C’est par cette pauvreté que nous rejoignons la fondation de Cîteaux qui a été initiée dans une grande pauvreté. Les débuts du « Nouveau Monastère » comme  on l’appelait, étaient difficiles : grande pauvreté de vie et même un certain dénuement, peu de recrutement au départ. Le premier emplacement est vite abandonné par suite du manque d’eau courante. Ils ont cherché la pauvreté et le détachement, la Providence les a bien servis !

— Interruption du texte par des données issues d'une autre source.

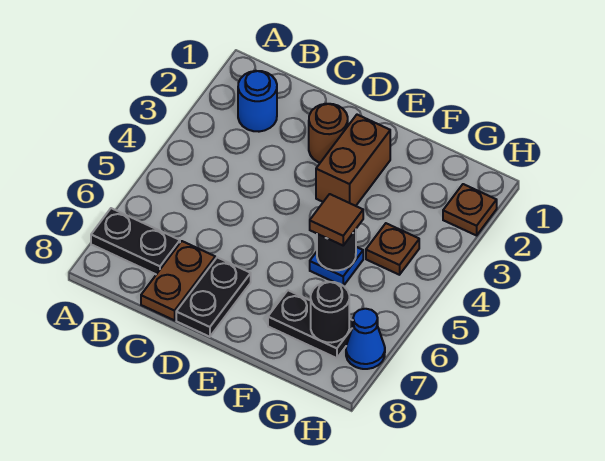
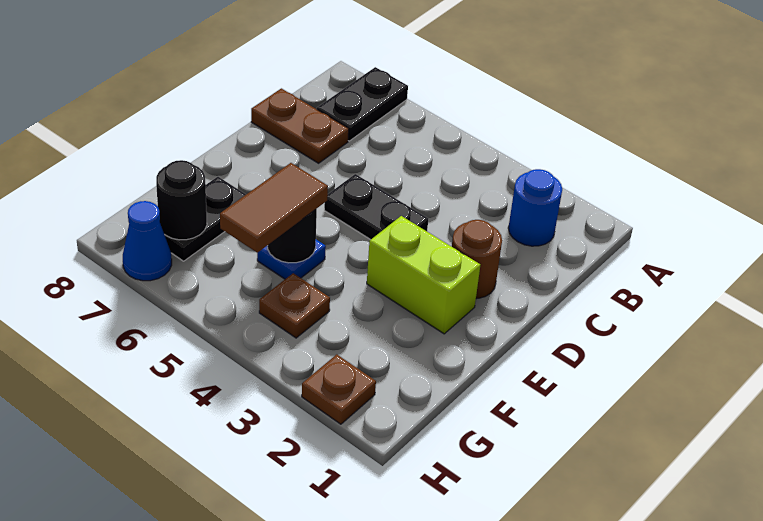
black 1x2 plate [176,257,251,337] -> black 1x2 plate moved to [324,174,428,240]
brown 1x2 brick [316,115,390,206] -> lime 1x2 brick [367,216,480,334]
brown 1x1 tile [310,194,363,245] -> brown 1x2 tile [220,163,328,253]

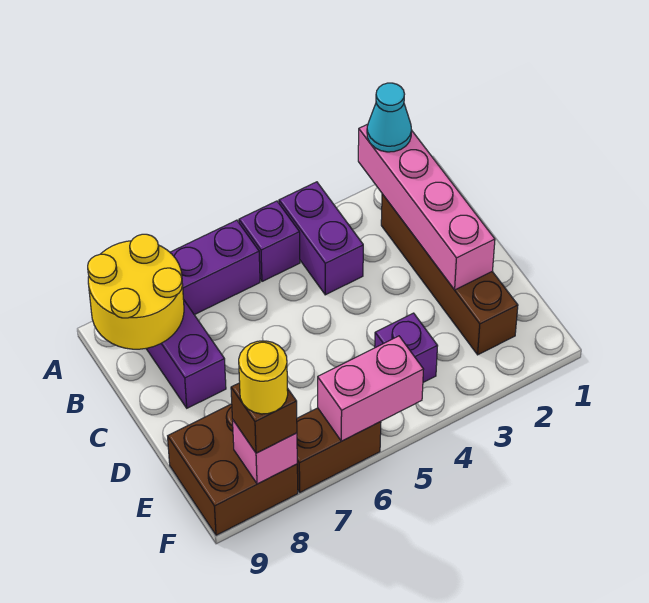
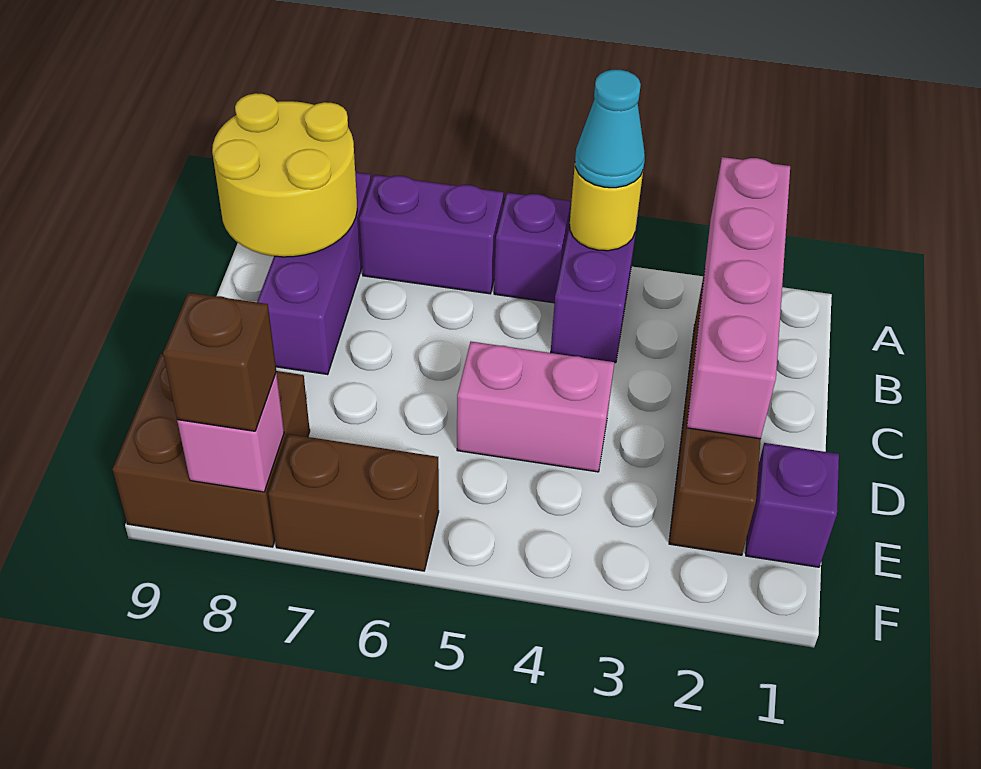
cyan 1x1 cone [367,83,412,152] -> cyan 1x1 cone moved to [575,70,645,188]
purple 1x1 brick [375,313,437,382] -> purple 1x1 brick moved to [746,443,839,567]
pink 1x2 brick [318,336,424,441] -> pink 1x2 brick moved to [457,342,614,472]
yellow 1x1 round brick [239,341,288,414] -> yellow 1x1 round brick moved to [570,167,643,251]

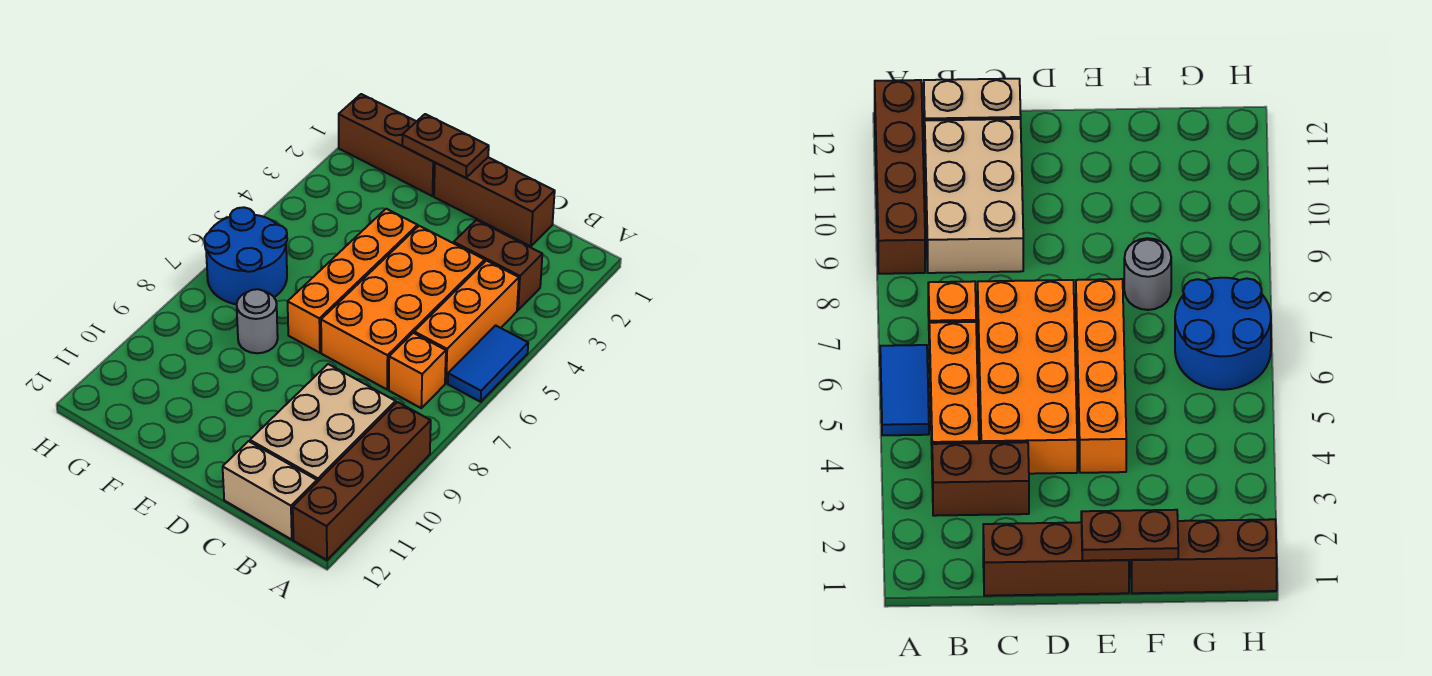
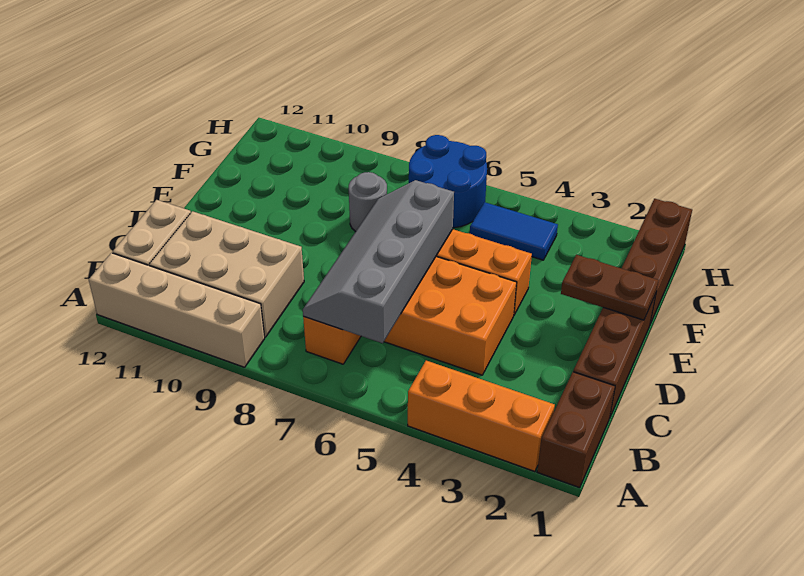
blue 1x2 tile [448,325,528,402] -> blue 1x2 tile moved to [470,202,558,260]
brown 1x4 brick [293,402,431,560] -> tan 1x4 brick [89,253,265,367]
brown 1x2 brick [454,220,542,310] -> brown 1x2 brick moved to [537,372,615,488]
orange 1x3 brick [414,261,519,383] -> orange 1x3 brick moved to [408,361,555,472]
none -> grey 2x4 slope [303,180,454,343]
brown 1x2 plate [402,114,489,178] -> brown 1x2 plate turned to [561,255,659,320]

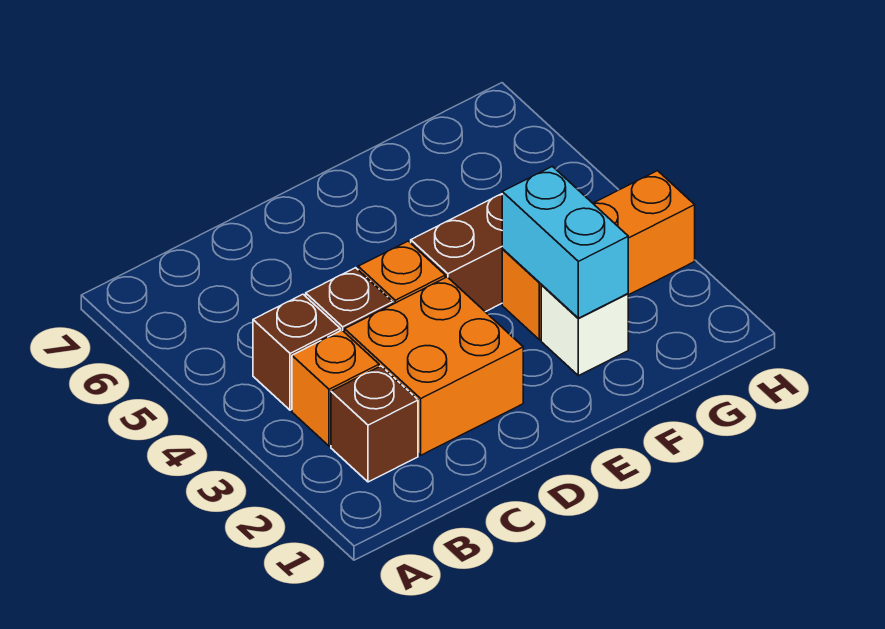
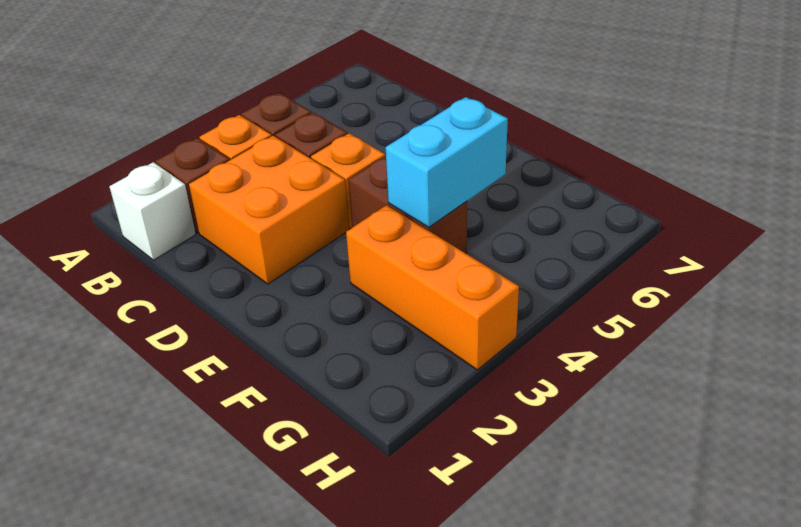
white 1x1 brick [541,285,628,376] -> white 1x1 brick moved to [110,162,196,260]
cyan 1x2 brick [502,166,628,318] -> cyan 1x2 brick moved to [386,97,508,227]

Pour en revenir à l’évangile, je pense que tout religieux, toute religieuse peut se reconnaître dans ces personnes qui ont quitté, pour le Christ et l’évangile, une maison, des frères, des sœurs, une mère, un père, des enfants ou une terre. Le Christ leur promet le centuple ; je pense qu’ils connaissent tous une nouvelle parenté, d’autres sœurs, frères, mères. Dieu ne se laisse pas vaincre en générosité. Mais ces promesses de Jésus s’appliquent prioritairement à la communauté ecclésiale que Jésus a fondée et qui a accueilli jusqu’aujourd’hui de nombreux frères et sœurs, des maisons, des terres et aussi, hélas,  des persécutions. L’actualité récente nous relate de nombreuses persécutions de chrétiens dans le monde, au Nigeria, en Egypte, en Syrie, au Soudan.

Si les exigences du Christ à tout laisser pour le suivre, si ses exigences de pauvreté sont parfois difficiles à vivre, si la stricte observance est plus difficile à vivre dans les faits que dans les simples paroles, alors notre regard doit se tourner vers Jésus, qui dans sa vie itinérante, n’avait pas où reposer sa tête, tout entier tourné vers l’accomplissement de la volonté de son Père. Que l’exemple de vos Pères fondateurs, mes sœurs, vous stimule dans cette fidélité créatrice à la vocation bénédictine dans ses exigences premières. Que les saints Robert, Albéric et Etienne vous aident à vivre ce qui faisait l’essentiel de leur propre engagement et vous accompagnent sur votre route quotidienne.